● **SHORT TASK 1**
In the passage on education and work, what did the company with the draped robotic machine make?
● **SHORT TASK 2**
Set down the passage on education and work word for word, between "In higher education, I am" and "to be relevant.", inclusive.

>> begin PASSAGE SHOWN

Just as the workforce evolved into a more automated process, the future of education is going to have to evolve alongside the learner to keep students ready for the careers of tomorrow.

20 years ago, between my first career in secondary education and my current career in higher education, I worked in business development and consulting. I will never forget one particular day I had in the field. I was consulting at a company that made glass baby food jars, and in the middle of their warehouse was something large and draped, waiting to be uncovered.

“What is that?” I asked their plant manager, pointing to the mystery item under the drape.“That is a robotic machine that will change the way we do what we do,” he replied casually.

“Who are those people,” I asked pointing to a row of seven people working literally in the shadow of this yet-to-be-unveiled robot.

And then his response came a little more cautiously and somewhat under his breath: “Those are the people who will lose their jobs when we turn on that machine.”

In higher education, I am afraid that our old models stand like those people (and ironically) in the shadow of a lifelong learning ecosystem slowly emerging as the new normal. Consider the traditional view of education: You start your degree, complete it, start your career, then retire. So many of our systems of higher education are still built on this increasingly irrelevant model.

In its place, humans are now asked to confront a different cycle of education and work. Instead, education and work operate in tandem, with learners coming in and out of systems of education to gain the new skills they need to be relevant.

>> end PASSAGE SHOWN
>> begin SOURCE MATERIAL

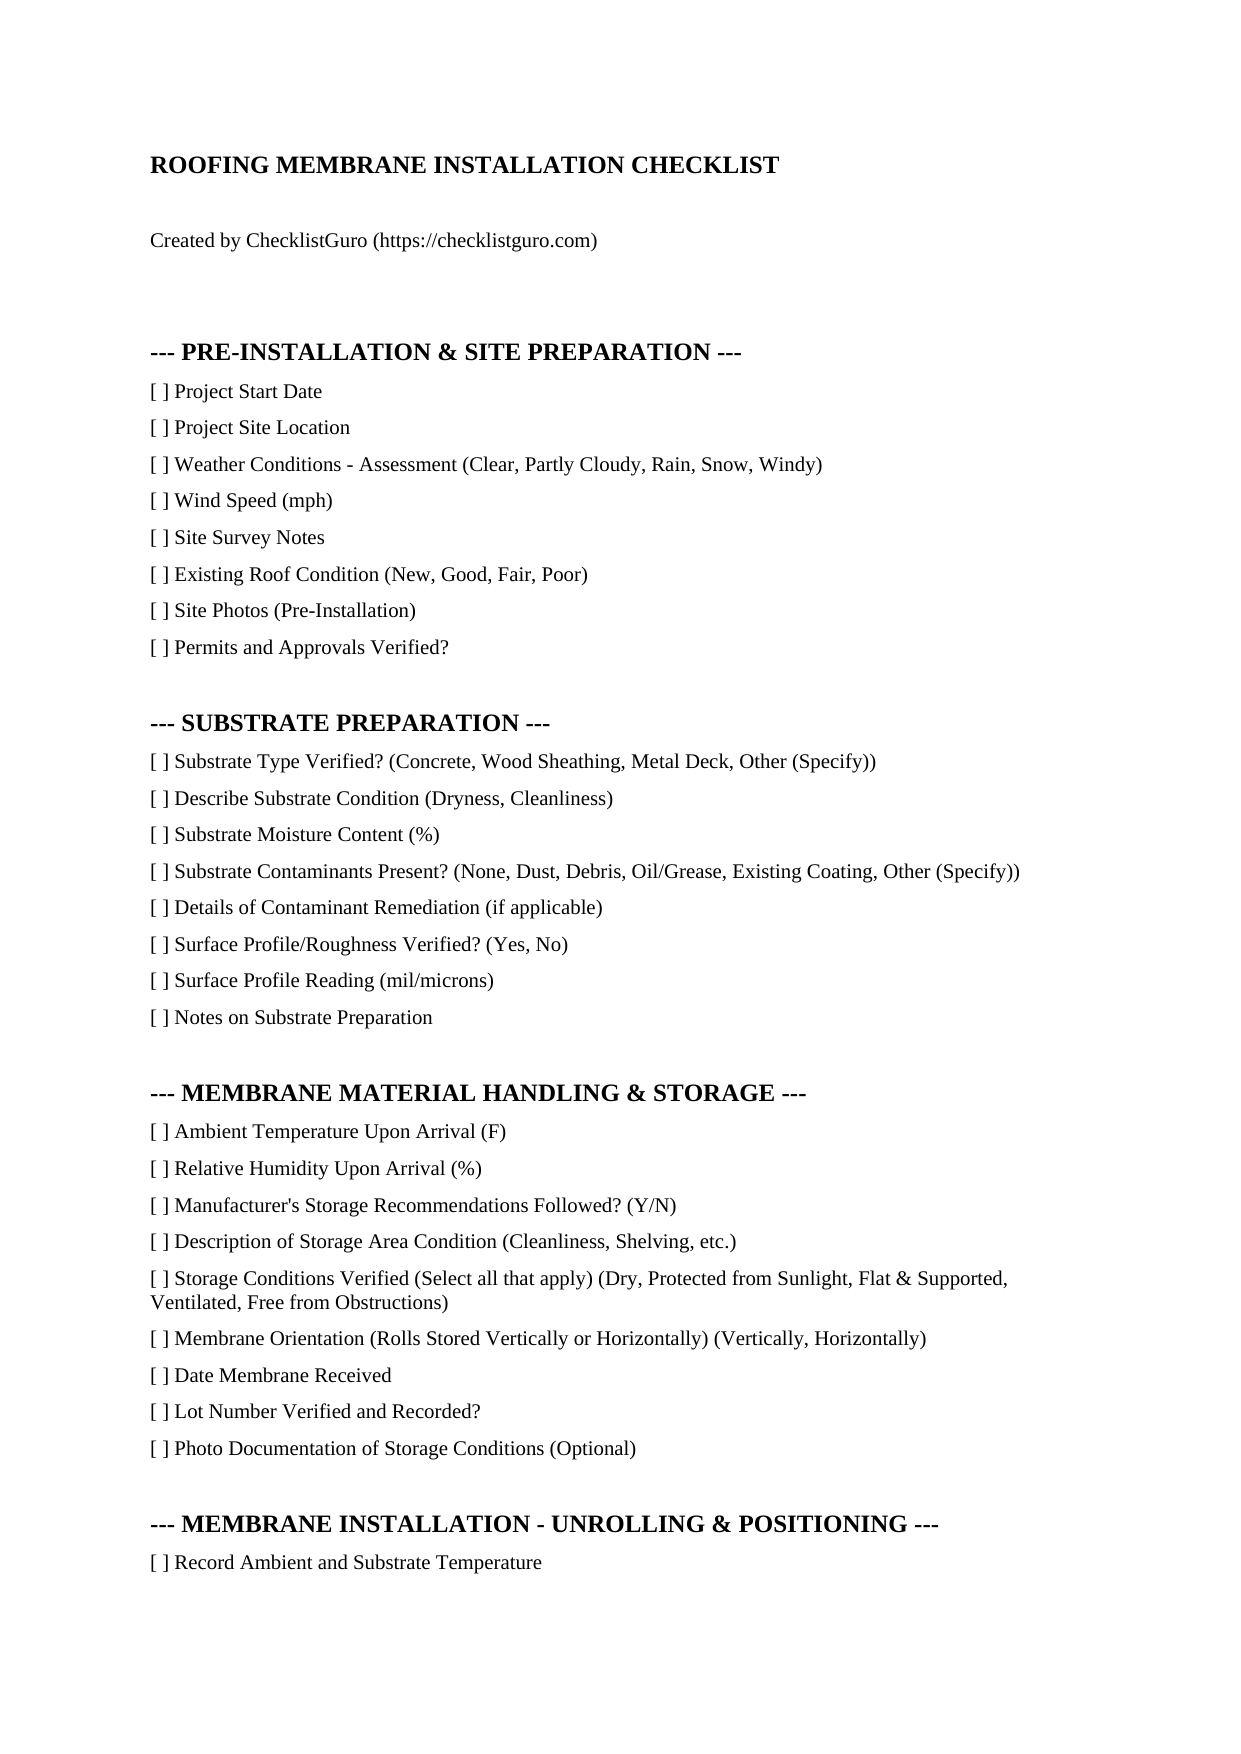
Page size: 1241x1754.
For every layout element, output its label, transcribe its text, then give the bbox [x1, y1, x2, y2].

>> end SOURCE MATERIAL

● **COMPLETE OUTPUT 1**
Glass baby food jars.

● **COMPLETE OUTPUT 2**
In higher education, I am afraid that our old models stand like those people (and ironically) in the shadow of a lifelong learning ecosystem slowly emerging as the new normal. Consider the traditional view of education: You start your degree, complete it, start your career, then retire. So many of our systems of higher education are still built on this increasingly irrelevant model.

In its place, humans are now asked to confront a different cycle of education and work. Instead, education and work operate in tandem, with learners coming in and out of systems of education to gain the new skills they need to be relevant.